• _WORK INSTRUCTION_
Copy out exactly each line from the line with "E-Mail Adresse wird nicht veröffentlicht." through the last line of the material below.

-*-*-

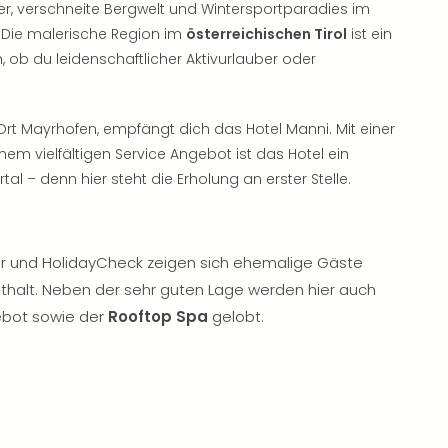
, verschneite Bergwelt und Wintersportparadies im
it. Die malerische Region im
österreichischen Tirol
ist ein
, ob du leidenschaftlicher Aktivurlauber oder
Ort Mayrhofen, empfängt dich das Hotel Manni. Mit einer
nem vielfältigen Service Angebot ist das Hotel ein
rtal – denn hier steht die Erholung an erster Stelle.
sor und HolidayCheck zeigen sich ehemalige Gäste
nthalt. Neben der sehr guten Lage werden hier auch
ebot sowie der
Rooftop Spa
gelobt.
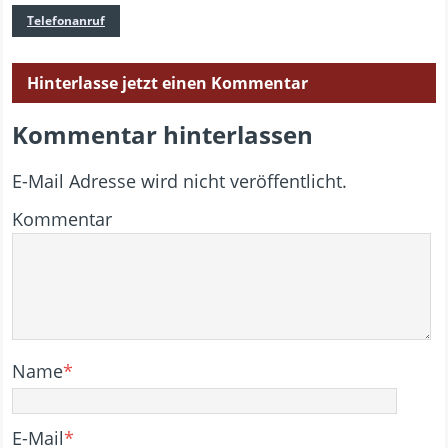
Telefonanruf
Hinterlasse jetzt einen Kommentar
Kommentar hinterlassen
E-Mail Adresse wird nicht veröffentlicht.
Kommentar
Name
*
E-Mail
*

-*-*-

• _SOLUTION FOR THIS EXERCISE_
E-Mail Adresse wird nicht veröffentlicht.
Kommentar
Name
*
E-Mail
*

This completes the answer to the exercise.